If you want to create a high gear ratio, nothing beats the worm gear. In a worm gear, a threaded shaft engages the teeth on a gear. Each time the shaft spins one revolution, the gear moves one tooth forward. If the gear has 40 teeth, you have a 40:1 gear ratio in a very small package, such as in a windshield wiper.
A mechanical odometer is another place that uses a lot of worm gears.
There are many other ways to use gears. One specialized gear train is called a planetary gear train. Planetary gears solve the following problem. Let's say you want a gear ratio of 6:1 with the input turning in the same direction as the output. One way to create that ratio is with the following three-gear train:
In this train, the blue gear has six times the diameter of the yellow gear (giving a 6:1 ratio). The size of the red gear is not important because it is just there to reverse the direction of rotation so that the blue and yellow gears turn the same way. However, imagine that you want the axis of the output gear to be the same as that of the input gear. A common place where this same-axis capability is needed is in an electric screwdriver. In that case, you can use a planetary gear system, as shown here:
In this gear system, the yellow gear (the sun) engages all three red gears (the planets) simultaneously. All three are attached to a plate (the planet carrier), and they engage the inside of the blue gear (the ring) instead of the outside. Because there are three red gears instead of one, this gear train is extremely rugged. The output shaft is attached to the blue ring gear, and the planet carrier is held stationary -- this gives the same 6:1 gear ratio. You can see a picture of a two-stage planetary gear system on the electric screwdriver page, and a three-stage planetary gear system of the sprinkler page. You also find planetary gear systems inside automatic transmissions.

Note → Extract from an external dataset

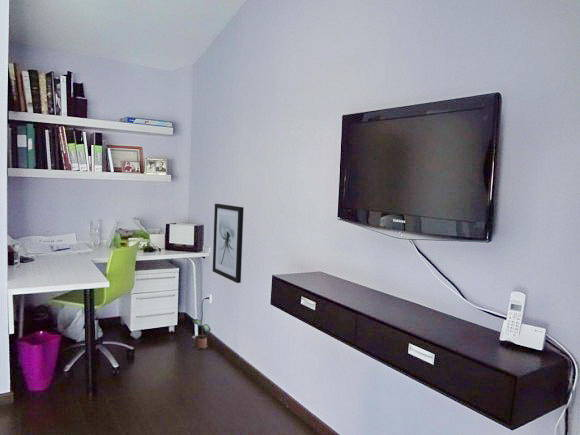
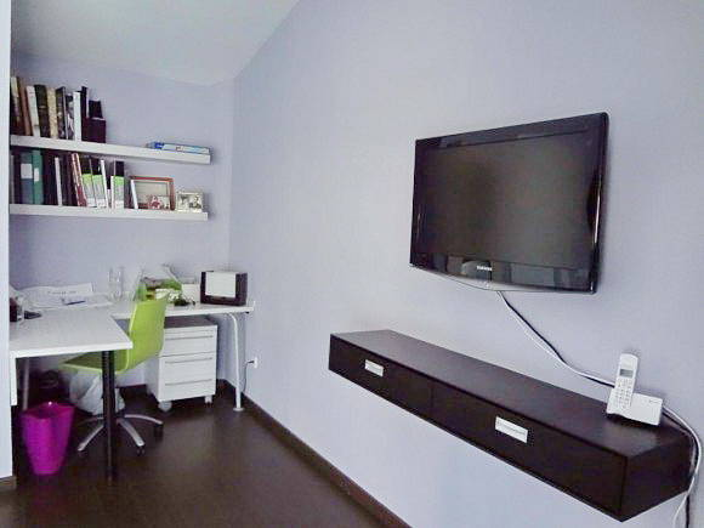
- potted plant [190,318,211,350]
- wall art [212,203,245,284]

Another interesting thing about planetary gearsets is that they can produce different gear ratios depending on which gear you use as the input, which gear you use as the output, and which one you hold still. For instance, if the input is the sun gear, and we hold the ring gear stationary and attach the output shaft to the planet carrier, we get a different gear ratio. In this case, the planet carrier and planets orbit the sun gear, so instead of the sun gear having to spin six times for the planet carrier to make it around once, it has to spin seven times. This is because the planet carrier circled the sun gear once in the same direction as it was spinning, subtracting one revolution from the sun gear. So in this case, we get a 7:1 reduction.
You could rearrange things again, and this time hold the sun gear stationary, take the output from the planet carrier and hook the input up to the ring gear. This would give you a 1.17:1 gear reduction. An automatic transmission uses planetary gearsets to create the different gear ratios, using clutches and brake bands to hold different parts of the gearset stationary and change the inputs and outputs.